→ The tasks:
**a)** From the passage on collection and recovery of tax, return the text starting at "(b) by attachment" and ending at "execution of Certificate.".
**b)** According to the passage on collection and recovery of tax, within how many days does the Rule 2 notice require the defaulter to pay?

→ Passage provided:
---
Collection and Recovery of Tax – Chapter XVII
1. Dictionary, meaning.
Collection – An act or process of collecting – or gathering Law Lexicon – To collect – when used with reference to – the collection of money, it often implies much more than the mere act of receiving the money.
Recovery – Law Lexicon – The word “Recover” has a technical meaning in law whereby it signifies, to recover by action and by the judgment of the court.
2. This Chapter contains Section 190 to 234.
Collection – Deduction at source – B – Section 1 90-206B
Collection at source – BB – Section 206C-206CA
Advance payment of tax – C – Section 207-219 Recovery – Chapter XVII – D – Section 220 to 232
3. Miscellaneous – Chapter XXIII
Section – 281
Section – 281B
4. The procedure for recovery is provided in Schedule II to the Income Tax Act, 1961.
Some important Rules are as under:
(i) Rule 1 – provides definitions of certain words – Certificate, defaulter, execution, movable property, officer, etc.
(ii) Rule 2 – Notice to the defaulter after the certificate is drawn u/s 222 to pay within 15 days.
The provisions of this rule correspond to Rule 22(1), order 21 of the CPC. Under the Act, the notice is mandatory.
(iii) Rule 4 – Mode of Recovery.
(a) by attachment and sale of movable property.
(b) by attachment and sale of immovable property.
(c) by arrest of the defaulter and his detention in prison.
(d) by appointing a receiver for the management of the defaulter’s movable and immovable property.
- In order to be attachable under this chapter the property must be saleable property and the capable of being transferred.
- Even benami property is capable of being attached.
(iv) Rule 6 – The scope of purchaser’s title is defined.
(1) Rule 94, Order 21 of CPC.
(2) The implied covenant of absolute title in Section 5 5(2) of the Transfer of Property Act, 1882 is not applicable to sale in execution of Certificate.
The purchaser buys the property in such sale with all rights and defects.
Kunjikavna vs. Janaki (1957) Ker 321.
Caveat Emptor – let the purchaser beware.
Ahmedabad Municipal Corporation vs. Haji Abdul Gaffur AIR 1971 SC 101
(v) Rule 8 – procedure and order in which proceeds to be disposed off.
(vi) Rule 9 – Issue between the TRO and defaulters are not subject matter jurisdiction of civil courts unless and until there is a allegation of fraud.
(vii) Rule 10 – Provides for the properties which are exempt from attachment. Clause (2) of the Rule is very important. It vests discretion with TRO.
(viii) Rule 11 – Any person affected by the attachment or sale can raise objections before the TRO. Clause (6) provides that an order this Rule can be challenged by instituting a suit in a civil court.
5. Appeals against the order of TRO.
II Schedule Rule 86 of Income-tax Act, 1961, specifically provides right of appeals from the any original order passed by the TRO under the II Schedule, not being an order which is conclusive.
---
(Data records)
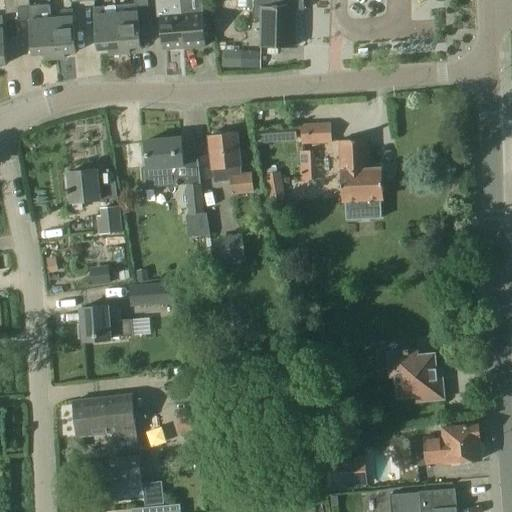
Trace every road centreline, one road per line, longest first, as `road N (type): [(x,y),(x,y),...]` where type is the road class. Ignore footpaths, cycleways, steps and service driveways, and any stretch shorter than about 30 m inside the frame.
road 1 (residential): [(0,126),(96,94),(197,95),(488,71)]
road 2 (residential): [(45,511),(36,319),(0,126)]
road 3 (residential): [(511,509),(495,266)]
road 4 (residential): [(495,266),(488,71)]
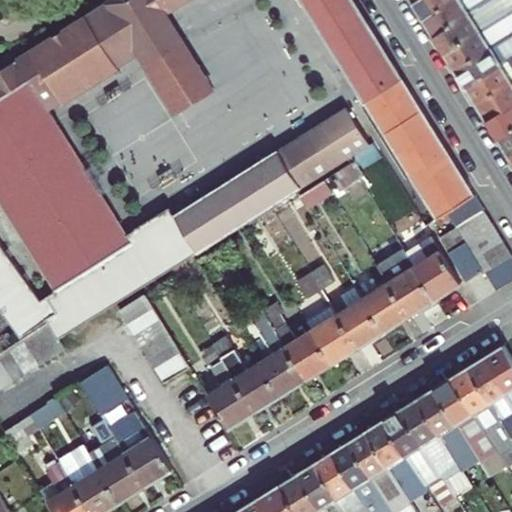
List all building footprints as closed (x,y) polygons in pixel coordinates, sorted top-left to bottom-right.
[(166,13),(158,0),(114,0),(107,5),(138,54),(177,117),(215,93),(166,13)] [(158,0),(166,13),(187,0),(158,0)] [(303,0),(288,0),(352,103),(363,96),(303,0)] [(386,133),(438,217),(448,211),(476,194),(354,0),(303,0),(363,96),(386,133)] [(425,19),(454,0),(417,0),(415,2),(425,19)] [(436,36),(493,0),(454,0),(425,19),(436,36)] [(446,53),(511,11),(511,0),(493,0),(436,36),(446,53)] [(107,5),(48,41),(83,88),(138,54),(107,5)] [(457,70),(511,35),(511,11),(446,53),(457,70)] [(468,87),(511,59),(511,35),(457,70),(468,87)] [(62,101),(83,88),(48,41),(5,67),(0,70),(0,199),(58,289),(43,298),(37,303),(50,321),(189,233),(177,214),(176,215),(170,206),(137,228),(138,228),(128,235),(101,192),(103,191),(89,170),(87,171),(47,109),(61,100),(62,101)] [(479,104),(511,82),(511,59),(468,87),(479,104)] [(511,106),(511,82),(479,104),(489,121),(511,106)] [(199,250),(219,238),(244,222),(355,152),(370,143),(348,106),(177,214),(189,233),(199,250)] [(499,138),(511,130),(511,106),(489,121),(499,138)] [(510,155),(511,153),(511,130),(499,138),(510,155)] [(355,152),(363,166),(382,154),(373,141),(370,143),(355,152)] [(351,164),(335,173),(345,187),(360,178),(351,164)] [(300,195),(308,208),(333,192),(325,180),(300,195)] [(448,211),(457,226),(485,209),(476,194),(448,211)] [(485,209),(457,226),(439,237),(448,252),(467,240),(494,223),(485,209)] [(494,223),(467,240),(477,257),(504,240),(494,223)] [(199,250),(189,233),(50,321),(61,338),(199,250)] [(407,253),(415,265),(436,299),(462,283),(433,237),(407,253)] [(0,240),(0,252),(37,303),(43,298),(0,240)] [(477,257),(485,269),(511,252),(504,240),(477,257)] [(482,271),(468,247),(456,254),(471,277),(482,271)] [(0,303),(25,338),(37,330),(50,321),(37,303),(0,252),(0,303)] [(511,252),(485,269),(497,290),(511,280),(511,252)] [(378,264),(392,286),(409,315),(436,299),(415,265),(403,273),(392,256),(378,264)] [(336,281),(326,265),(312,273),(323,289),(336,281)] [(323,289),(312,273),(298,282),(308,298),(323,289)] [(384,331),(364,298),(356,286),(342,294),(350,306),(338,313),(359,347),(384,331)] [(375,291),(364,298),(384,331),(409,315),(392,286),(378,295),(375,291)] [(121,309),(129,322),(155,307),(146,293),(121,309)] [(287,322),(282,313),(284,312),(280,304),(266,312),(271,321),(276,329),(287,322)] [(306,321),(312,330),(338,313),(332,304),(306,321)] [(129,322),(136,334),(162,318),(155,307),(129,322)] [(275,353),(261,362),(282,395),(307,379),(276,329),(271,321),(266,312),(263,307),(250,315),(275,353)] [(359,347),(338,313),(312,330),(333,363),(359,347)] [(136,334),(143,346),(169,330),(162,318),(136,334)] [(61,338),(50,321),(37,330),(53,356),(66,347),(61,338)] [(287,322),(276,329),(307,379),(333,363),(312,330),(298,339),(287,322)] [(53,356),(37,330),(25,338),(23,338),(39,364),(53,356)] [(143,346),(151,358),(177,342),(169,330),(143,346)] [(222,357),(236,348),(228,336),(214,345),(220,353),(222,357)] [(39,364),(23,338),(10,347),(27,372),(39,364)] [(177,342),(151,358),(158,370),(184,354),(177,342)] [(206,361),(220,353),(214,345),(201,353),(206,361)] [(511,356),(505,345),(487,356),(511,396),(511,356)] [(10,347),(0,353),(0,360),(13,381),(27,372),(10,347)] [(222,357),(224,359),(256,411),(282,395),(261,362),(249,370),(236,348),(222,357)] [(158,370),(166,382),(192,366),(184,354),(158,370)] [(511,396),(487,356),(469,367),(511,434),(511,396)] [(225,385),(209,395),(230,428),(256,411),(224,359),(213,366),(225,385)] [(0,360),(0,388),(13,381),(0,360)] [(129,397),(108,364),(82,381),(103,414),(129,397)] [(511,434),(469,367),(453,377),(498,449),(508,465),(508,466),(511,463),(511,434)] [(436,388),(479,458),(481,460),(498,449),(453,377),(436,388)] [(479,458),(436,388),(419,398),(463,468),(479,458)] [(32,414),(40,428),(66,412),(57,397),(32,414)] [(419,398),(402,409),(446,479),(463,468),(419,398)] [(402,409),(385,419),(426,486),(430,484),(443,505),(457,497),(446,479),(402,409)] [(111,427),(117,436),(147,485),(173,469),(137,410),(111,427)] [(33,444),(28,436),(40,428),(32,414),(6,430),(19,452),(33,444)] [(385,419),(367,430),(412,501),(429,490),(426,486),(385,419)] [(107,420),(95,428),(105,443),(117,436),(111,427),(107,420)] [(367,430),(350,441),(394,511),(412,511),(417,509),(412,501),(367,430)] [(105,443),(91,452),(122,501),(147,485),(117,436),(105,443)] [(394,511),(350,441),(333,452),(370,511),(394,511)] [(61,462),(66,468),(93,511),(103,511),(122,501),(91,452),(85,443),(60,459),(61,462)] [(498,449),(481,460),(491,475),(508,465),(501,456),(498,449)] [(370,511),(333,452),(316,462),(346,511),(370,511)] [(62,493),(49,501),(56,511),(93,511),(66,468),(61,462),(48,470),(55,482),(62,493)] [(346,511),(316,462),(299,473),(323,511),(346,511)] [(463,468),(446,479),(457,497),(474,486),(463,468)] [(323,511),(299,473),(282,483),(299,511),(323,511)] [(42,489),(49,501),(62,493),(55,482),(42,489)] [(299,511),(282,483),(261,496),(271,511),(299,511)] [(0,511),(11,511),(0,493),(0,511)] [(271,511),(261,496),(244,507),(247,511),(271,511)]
---
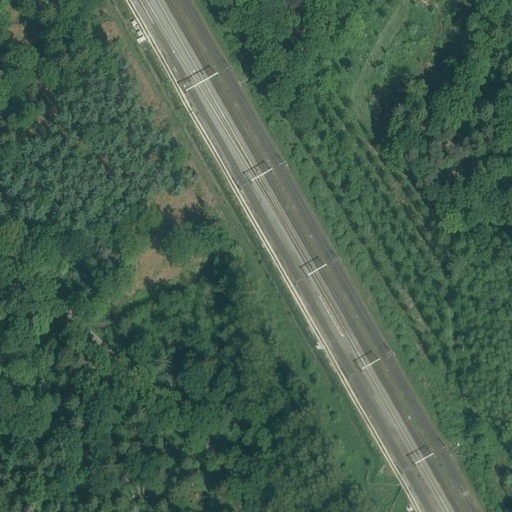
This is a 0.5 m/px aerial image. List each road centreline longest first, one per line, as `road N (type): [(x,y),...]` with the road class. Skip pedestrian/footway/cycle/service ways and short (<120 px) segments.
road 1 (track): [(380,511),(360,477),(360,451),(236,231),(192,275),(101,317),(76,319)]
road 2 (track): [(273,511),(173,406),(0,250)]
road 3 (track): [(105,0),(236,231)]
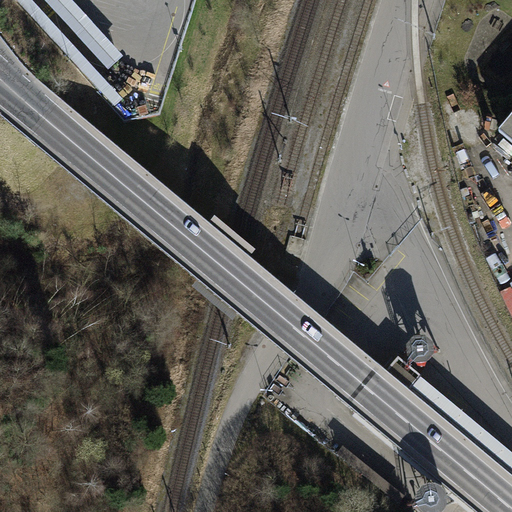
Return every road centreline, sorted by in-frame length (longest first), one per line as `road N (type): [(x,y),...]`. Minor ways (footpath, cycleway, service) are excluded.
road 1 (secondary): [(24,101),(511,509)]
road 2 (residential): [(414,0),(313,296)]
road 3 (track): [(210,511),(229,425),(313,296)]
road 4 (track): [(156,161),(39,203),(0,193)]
---
→ Responses to the tasks:
**a)**
(b) by attachment and sale of immovable property.
(c) by arrest of the defaulter and his detention in prison.
(d) by appointing a receiver for the management of the defaulter’s movable and immovable property.
- In order to be attachable under this chapter the property must be saleable property and the capable of being transferred.
- Even benami property is capable of being attached.
(iv) Rule 6 – The scope of purchaser’s title is defined.
(1) Rule 94, Order 21 of CPC.
(2) The implied covenant of absolute title in Section 5 5(2) of the Transfer of Property Act, 1882 is not applicable to sale in execution of Certificate.

**b)** Within 15 days.